* EXERCISE PROMPT
Copy each line of the entries that contains the word "ngoài", treating uppercase and lowercase letters as different.

[Stored records]
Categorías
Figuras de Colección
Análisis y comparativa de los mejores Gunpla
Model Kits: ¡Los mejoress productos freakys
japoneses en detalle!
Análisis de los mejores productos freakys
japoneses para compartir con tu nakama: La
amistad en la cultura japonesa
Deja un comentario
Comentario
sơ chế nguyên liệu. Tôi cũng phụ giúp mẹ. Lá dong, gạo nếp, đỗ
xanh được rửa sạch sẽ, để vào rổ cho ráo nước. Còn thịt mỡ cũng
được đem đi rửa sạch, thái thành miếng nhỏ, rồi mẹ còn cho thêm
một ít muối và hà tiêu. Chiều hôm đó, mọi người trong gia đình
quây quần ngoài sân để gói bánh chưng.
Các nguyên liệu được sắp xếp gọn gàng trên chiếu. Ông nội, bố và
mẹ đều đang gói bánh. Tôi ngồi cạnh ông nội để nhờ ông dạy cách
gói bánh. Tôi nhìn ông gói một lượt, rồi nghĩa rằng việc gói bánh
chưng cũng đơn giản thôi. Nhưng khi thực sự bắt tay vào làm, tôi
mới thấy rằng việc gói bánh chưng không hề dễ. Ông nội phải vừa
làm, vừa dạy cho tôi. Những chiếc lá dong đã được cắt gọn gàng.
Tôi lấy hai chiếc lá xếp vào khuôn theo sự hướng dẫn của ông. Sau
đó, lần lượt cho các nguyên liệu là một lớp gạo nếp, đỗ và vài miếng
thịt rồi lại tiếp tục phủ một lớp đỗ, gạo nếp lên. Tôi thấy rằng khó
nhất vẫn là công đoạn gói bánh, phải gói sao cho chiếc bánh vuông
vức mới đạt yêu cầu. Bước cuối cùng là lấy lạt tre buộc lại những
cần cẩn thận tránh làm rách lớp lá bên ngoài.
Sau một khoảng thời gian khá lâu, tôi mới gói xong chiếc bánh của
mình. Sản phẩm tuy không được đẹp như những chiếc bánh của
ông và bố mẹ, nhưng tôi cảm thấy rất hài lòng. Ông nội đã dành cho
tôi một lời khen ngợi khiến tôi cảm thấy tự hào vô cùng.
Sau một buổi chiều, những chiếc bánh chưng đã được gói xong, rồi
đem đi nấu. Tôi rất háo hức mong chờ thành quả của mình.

* ANSWER TO THE PROBLEM
quây quần ngoài sân để gói bánh chưng.
cần cẩn thận tránh làm rách lớp lá bên ngoài.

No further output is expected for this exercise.